F. The person asserting a claim or defense under this subsection D of this section may obtain injunctive or and declaratory relief. A party who prevails in any action to enforce this article against a government shall recover attorney fees and costs.
Section E lays the foundation for a claim of infringement of religious freedom. This standard would be used in court. The plaintiff has the burden of proving his/her religious freedom are infringed upon. The problem with the three prongs that concerns me is the third prong. In both Sections C and D language is used to indicate either the state or a nongovernmental actor can infringe upon the religious freedom. The third prong of Section E only provides for governmental infringement. Do not be confused.
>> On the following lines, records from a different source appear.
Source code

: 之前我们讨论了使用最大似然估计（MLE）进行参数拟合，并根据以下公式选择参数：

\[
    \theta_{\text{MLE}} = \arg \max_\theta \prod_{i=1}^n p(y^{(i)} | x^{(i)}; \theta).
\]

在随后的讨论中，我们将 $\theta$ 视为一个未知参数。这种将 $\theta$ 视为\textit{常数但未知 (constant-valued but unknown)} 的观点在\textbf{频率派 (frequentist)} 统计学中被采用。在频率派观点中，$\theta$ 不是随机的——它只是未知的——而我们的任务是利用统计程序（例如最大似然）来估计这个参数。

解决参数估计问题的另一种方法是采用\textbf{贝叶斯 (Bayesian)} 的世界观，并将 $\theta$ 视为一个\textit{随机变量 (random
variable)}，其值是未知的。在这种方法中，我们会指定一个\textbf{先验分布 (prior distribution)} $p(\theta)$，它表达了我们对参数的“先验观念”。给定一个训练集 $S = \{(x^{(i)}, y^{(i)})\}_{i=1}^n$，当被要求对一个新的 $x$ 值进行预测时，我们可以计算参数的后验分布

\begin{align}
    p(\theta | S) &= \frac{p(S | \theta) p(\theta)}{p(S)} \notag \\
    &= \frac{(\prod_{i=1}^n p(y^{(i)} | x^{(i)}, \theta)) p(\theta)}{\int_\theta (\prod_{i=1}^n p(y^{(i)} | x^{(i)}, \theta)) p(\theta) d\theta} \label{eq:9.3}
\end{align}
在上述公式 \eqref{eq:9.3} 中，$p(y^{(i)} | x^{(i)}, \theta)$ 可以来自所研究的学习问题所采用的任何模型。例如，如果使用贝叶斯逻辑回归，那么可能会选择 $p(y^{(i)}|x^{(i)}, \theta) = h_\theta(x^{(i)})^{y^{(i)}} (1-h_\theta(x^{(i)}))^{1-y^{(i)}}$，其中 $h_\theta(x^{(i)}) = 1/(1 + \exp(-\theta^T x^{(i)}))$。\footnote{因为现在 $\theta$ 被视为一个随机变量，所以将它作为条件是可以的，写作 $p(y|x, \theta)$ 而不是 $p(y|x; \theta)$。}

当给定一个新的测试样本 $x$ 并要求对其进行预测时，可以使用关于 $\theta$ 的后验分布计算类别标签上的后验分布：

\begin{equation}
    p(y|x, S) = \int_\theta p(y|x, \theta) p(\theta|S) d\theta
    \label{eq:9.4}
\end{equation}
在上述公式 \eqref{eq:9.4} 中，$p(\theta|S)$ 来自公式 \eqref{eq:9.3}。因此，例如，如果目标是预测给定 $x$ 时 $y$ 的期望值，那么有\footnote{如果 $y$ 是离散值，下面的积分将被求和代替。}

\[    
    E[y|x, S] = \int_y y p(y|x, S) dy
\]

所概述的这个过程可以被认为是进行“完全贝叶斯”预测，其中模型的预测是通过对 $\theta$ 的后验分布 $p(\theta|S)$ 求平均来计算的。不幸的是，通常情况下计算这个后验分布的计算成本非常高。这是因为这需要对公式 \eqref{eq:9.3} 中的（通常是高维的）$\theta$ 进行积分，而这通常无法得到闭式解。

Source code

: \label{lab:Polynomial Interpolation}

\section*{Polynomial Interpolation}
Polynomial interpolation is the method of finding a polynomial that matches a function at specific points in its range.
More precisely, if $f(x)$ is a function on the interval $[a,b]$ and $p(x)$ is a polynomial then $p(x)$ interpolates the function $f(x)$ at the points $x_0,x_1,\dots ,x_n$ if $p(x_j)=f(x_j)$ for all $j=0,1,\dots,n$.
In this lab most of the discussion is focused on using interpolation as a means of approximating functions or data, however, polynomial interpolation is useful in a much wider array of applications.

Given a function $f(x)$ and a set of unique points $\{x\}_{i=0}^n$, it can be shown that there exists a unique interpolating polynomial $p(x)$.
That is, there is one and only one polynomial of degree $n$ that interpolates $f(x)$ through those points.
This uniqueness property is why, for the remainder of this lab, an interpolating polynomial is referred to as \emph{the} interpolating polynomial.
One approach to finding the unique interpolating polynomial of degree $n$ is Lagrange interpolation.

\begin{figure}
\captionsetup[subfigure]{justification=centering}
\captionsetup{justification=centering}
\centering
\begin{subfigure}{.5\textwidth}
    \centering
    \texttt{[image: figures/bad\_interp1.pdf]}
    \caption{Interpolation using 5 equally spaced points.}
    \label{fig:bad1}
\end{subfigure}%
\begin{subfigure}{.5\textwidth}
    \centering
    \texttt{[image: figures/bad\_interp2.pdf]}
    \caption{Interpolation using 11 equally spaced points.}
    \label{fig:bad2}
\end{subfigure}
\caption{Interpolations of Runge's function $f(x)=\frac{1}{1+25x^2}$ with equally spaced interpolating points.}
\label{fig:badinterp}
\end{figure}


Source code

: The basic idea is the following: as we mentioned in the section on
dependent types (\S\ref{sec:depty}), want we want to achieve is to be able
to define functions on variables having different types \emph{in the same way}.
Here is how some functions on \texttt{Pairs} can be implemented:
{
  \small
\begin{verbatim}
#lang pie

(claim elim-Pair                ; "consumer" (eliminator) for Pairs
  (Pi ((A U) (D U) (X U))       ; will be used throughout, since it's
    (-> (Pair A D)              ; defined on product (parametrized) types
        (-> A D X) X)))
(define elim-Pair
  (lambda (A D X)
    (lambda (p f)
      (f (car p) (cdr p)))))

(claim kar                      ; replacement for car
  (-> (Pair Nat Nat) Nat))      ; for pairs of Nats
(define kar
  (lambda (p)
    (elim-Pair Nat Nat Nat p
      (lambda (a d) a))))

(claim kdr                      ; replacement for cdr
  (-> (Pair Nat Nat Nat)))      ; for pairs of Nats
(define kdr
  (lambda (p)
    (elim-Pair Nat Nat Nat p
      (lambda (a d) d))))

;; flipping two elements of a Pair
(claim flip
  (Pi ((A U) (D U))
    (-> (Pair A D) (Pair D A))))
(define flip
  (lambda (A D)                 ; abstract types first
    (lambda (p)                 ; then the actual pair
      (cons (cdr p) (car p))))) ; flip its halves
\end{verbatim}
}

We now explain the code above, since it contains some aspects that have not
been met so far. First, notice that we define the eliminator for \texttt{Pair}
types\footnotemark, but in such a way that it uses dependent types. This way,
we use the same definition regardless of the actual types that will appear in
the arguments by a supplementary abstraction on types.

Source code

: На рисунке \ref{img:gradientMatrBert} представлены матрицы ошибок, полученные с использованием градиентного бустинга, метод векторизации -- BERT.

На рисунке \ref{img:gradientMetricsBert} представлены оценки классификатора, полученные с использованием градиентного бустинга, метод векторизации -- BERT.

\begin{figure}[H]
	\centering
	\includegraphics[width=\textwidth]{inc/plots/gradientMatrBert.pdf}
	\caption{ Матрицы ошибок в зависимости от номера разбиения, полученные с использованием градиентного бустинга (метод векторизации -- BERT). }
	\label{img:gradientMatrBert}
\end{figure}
Because even though earlier sections made a distinction between governmental and nongovernmental action, this section includes both even though “state action.” See Section H for clarification on “state action.”
Section F provides for remedies. Injunction relief would allow an individual to ask a court to either start or stop an action. Basically this allows the court to force change. This is an important option because without injunctive relief the same action, either from the government or a nongovernmental actor, could continue to persist after the decision. Declaratory relief is a resolution where the judge rules on a matter on an issue of law on undisputed or relatively undisputed facts. Thus, the statute does not provide for any monetary damages.
G. For the purposes of this section, the term substantially burden is intended solely to ensure that this article is not triggered by trivial, technical or de minimis infractions.
H. For the purposes of this section, “state action” means any action, except for the requirements prescribed by section 41-1493.04, by the government or the implementation or application of any law, including state and local laws, ordinances, rules, regulations and policies, whether statutory or otherwise, and whether the implementation or application is made by the government or nongovernmental persons.
Section G is important because it defines the term “substantially burdens.” Earlier in Section E the term “substantially burden” is used to in what the plaintiff must prove to the judge in a claim.
Section H defines the term “state action” to include pretty much anything under the sun, including nongovernmental actors. This helps clarify Section E. Instead of conflicting with the earlier sections by not including non-governmental actors, the Arizona Legislature made up for this by sloppily and confusingly defining state action to include nongovernmental actors.
This bill allows individuals, corporations, partnerships, churches, religious assemblies, a way to assert their religious freedoms have been infringed and a legal avenue to correct it.
One impact of this bill is to give businesses and corporations religious freedoms. Typically, religious freedoms have been though to a freedom for a person, not an inanimate object like a corporation or business. This bill could help change that, at least in Arizona. The United States Supreme Court already has ruled that businesses and corporations have the right to free speech in Citizens United v. Fed. Election Comm’n, 558 U.S. 310 (2010). And this term, the United States Supreme Court may touch on the concept of businesses and religious freedoms in the case in Sebelius v. Hobby Lobby Stores Inc. 13-354 (2014) http://www.supremecourt.gov/Search.aspx?FileName=/docketfiles/13-354.htm.
Another impact is discrimination. This is the major critique of the bill and I agree with it. Our freedoms found in the Bill of Rights are not absolute. When competing interests are at odds we as a society must act in fairness. Here both religious freedoms and equal protection are at odds. Equal protection is in place to protect the most vulnerable members of our society who have been discriminated against and at times had their rights taken away.
There is a better way to balance both religious freedoms and equal protection interests than this bill.